Note that there is a next-generation OSD project called Crimson [0], however it's been a while, and I'm not sure how well it's going.
It's based on the awesome Seastar framework [1], backing ScyllaDB.
Achieving such performance would also require many changes to the client (RDMA, etc).
Something like Weka [2] has a much better design for this kind of performance.
I thought the current recommendation was to not have multiple OSDs per NVMe? Tbf I haven’t looked in a while.
I have 3x Samsung NVMe (something enterprise w/ PLP; I forget the model number) across 3 nodes, linked with an Infiniband mesh network.

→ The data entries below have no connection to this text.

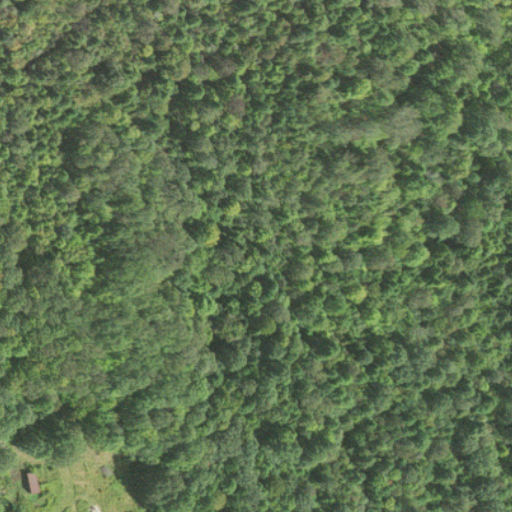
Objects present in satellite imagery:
building: (31, 482)
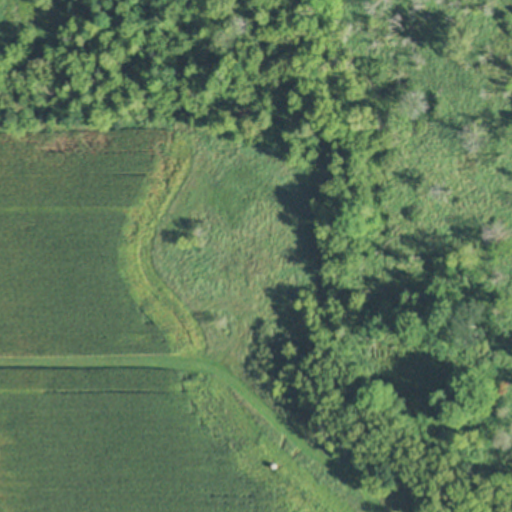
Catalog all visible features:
crop: (124, 337)
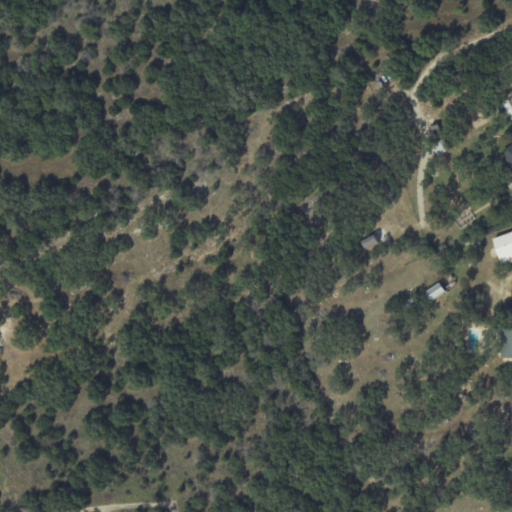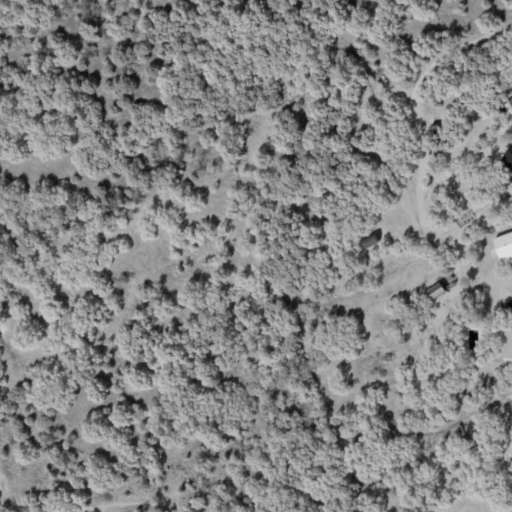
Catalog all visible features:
building: (440, 146)
building: (507, 159)
building: (369, 241)
building: (504, 247)
building: (435, 291)
building: (505, 343)
road: (94, 508)
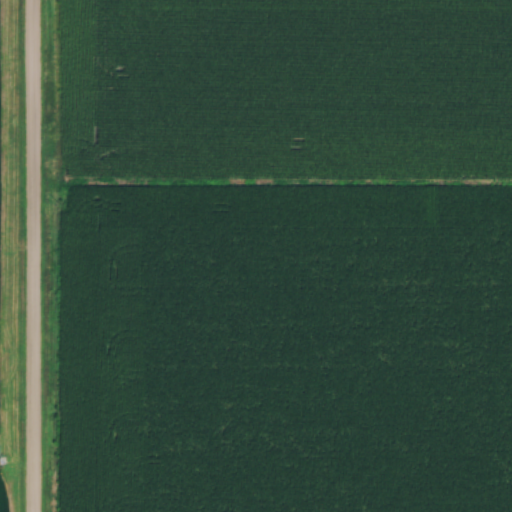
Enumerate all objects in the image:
road: (29, 256)
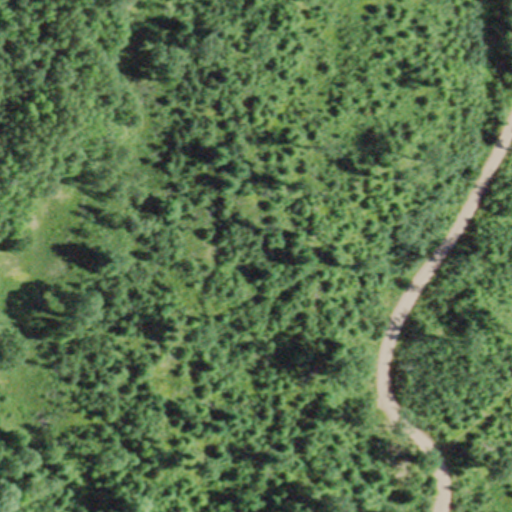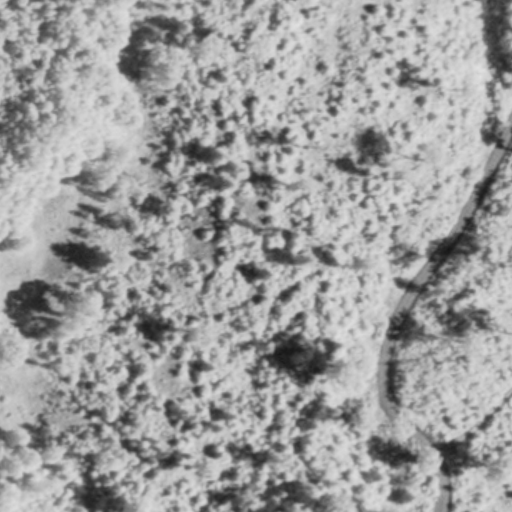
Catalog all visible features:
road: (402, 317)
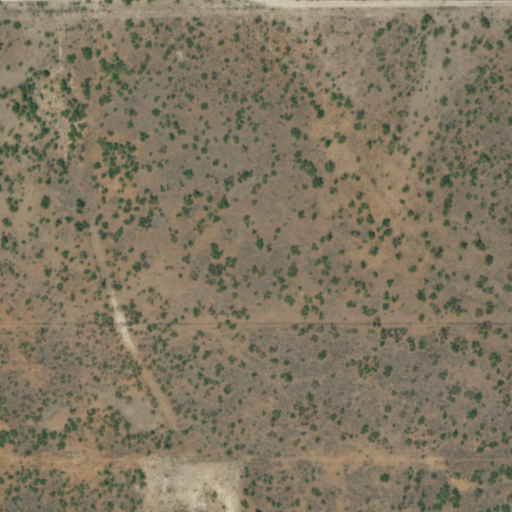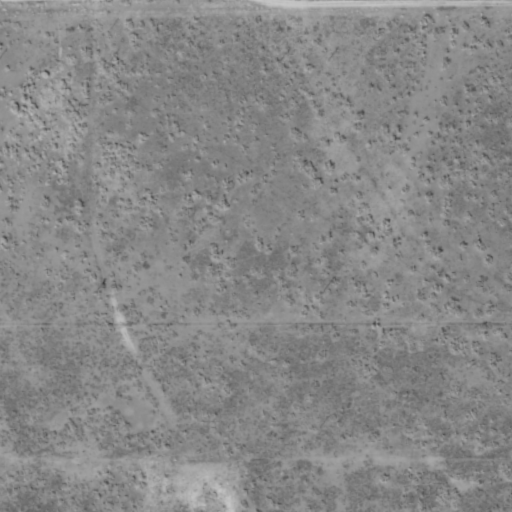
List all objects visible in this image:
road: (127, 268)
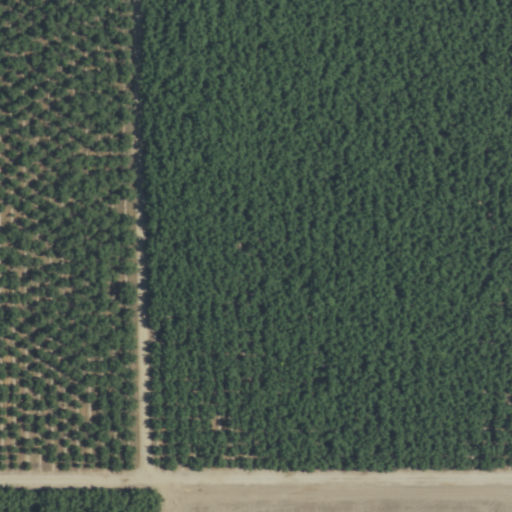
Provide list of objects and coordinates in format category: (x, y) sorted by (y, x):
crop: (255, 256)
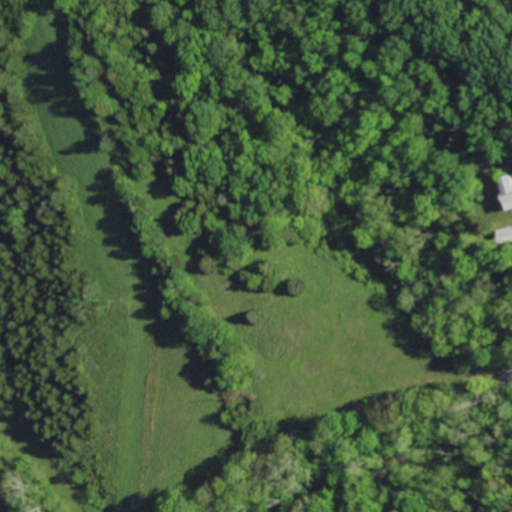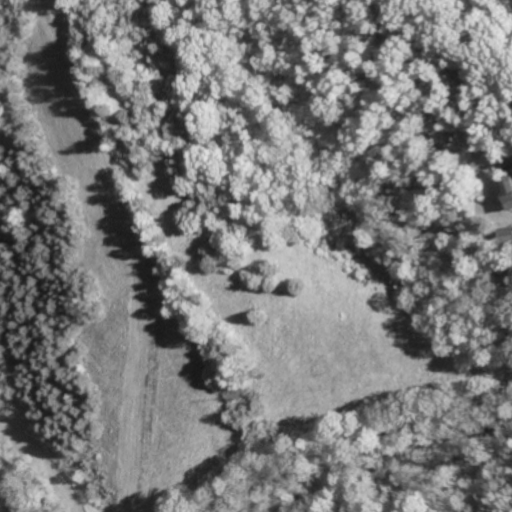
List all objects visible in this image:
building: (509, 185)
road: (507, 360)
road: (351, 432)
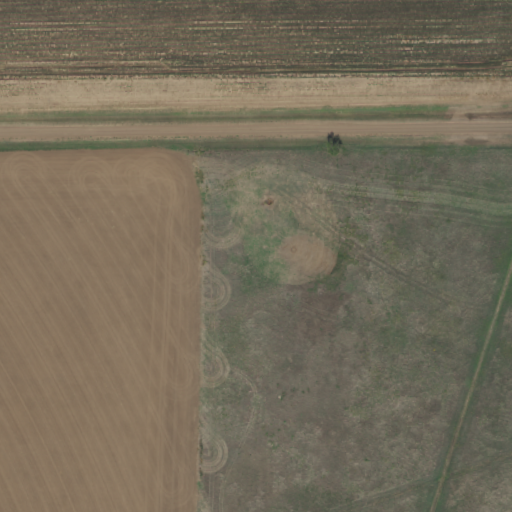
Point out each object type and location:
road: (256, 124)
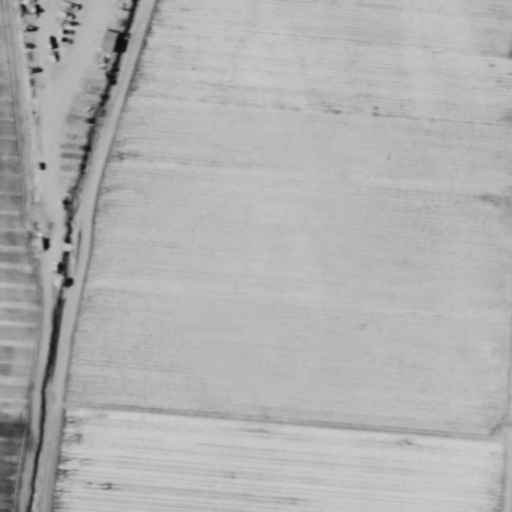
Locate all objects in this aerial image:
crop: (256, 256)
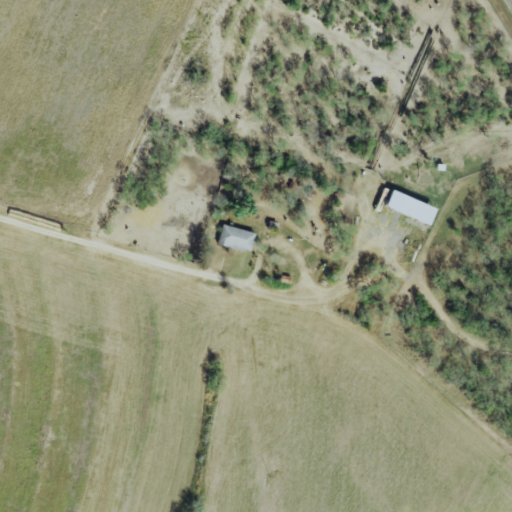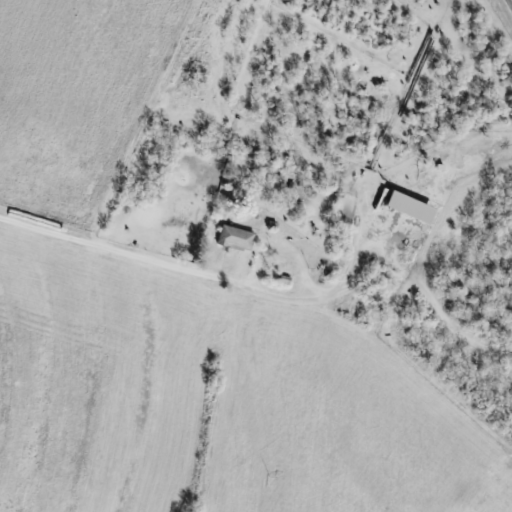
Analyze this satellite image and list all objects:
road: (509, 4)
building: (406, 207)
building: (234, 238)
road: (133, 245)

IIRC when I benchmarked it, I could get somewhere around 2000 MBps, bottlenecked by single-core CPU performance. Fast enough for homelab needs.
I don't know man, I think 15M random read IOPS is actually quite fast. I've built multi million IOPS clusters in enterprise settings all on nvme in the past.
> I think 15M random read IOPS is actually quite fast
680x NVMe SSDs over 68 storage servers (so 68 CPUs) for just 15M (or 25M, tuned) random read IOPS is pretty underwhelming. The use cases where 3FS (or some other custom designs) shine are more like, 200M random read IOPS with 64 servers each with 8 PCIe gen 4 NVMe SSDs (512x SSDs in total).
DigitalOcean uses Ceph underneath their S3 and block volume products. When I was there they had 2 teams just managing Ceph, not even any of the control plane stuff built on top.
It is a complete bear to manage and tune at scale. And DO never greenlit offering anything based on CephFS either because it was going to be a whole other host of things to manage.
Then of course you have to fight with the maintainers (Red Hat devs) to get any improvements contributed, assuming you even have team members with the requisite C++ expertise.
Most of the legitimate datacenter-scale direct Ceph alternatives unfortunately are proprietary, in part because it takes so much money and human-expertise-hours to even be able to prove out that scale, they want to recoup costs and stay ahead.
Minio is absolutely not datacenter-scale and I would not expect anything in Go to really reach that point. Garbage collection is a rough thing at such enormous scale.
I bet we'll get one in Rust eventually. Maybe from Oxide computer company? Though despite doing so much OSS, they seem to be focused around their specific server rack OS, not general-purpose solutions
It's not an area I personally work on, but yeah, there's a lot going on. And there will be more in the future, for example, I believe right now we ensure data integrity ourselves, but if you're running something (like Ceph) that does that on its own, you're paying for it twice. And so giving people options like that is important. It's a pretty interesting part of the space!
IMO this is the problem with all storage clusters that you run yourself, not just Ceph. Ultimately, keeping data alive through instance failures is just a lot of maintenance that needs to happen (even with automation).
I thought they used ceph too. But I started looking around and it seems like they have switched to CernVM-FS and in house solution. I'm not sure what changed.
CERN is a heavy user of ceph, with about 100PB of data across cephfs, object stores (used as backend for S3), and block storage (mostly for storage for VMs). CVMFS (https://cernvm.cern.ch/fs/) is used to distribute the software stacks used by LHC experiments across the WLCG (Worldwide LHC Computing Grid), and is back by S3 with ceph for its storage needs. Physics data, however, is stored on EOS (https://eos.web.cern.ch) and CERN just recently crossed the 1EB mark of raw disk storage managed by EOS. EOS is also used as the storage solution for CERNBox (https://cernbox.web.cern.ch/), which holds user data. Data analyses use ROOT and read the data remotely from EOS using XRootD (https://github.com/xrootd/xrootd), as EOS is itself based on XRootD. XRootD is very efficient to read data across the network compared to other solutions. It is also used by other experiments beyond high energy physics, for example by LSST in its clustered database called Qserv (https://qserv.lsst.io).
They didn't switch, they use both for different needs. EOS (CVMFS) is used mainly for physics data storage and user data. Ceph is used for many other things like infrastructure, selfhosted apps..etc.
I think their "Other distributed filesystem" section does not answer this question.